# WHAT THE TASK ASKS
Copy the lines of each record below verbatim.

# INFORMATION SUPPLIED
·····

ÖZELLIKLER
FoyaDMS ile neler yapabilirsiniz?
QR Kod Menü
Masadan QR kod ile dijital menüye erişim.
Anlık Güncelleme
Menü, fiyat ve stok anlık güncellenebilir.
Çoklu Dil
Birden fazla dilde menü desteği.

·····

# RESULT OF THE TASK
ÖZELLIKLER
FoyaDMS ile neler yapabilirsiniz?
QR Kod Menü
Masadan QR kod ile dijital menüye erişim.
Anlık Güncelleme
Menü, fiyat ve stok anlık güncellenebilir.
Çoklu Dil
Birden fazla dilde menü desteği.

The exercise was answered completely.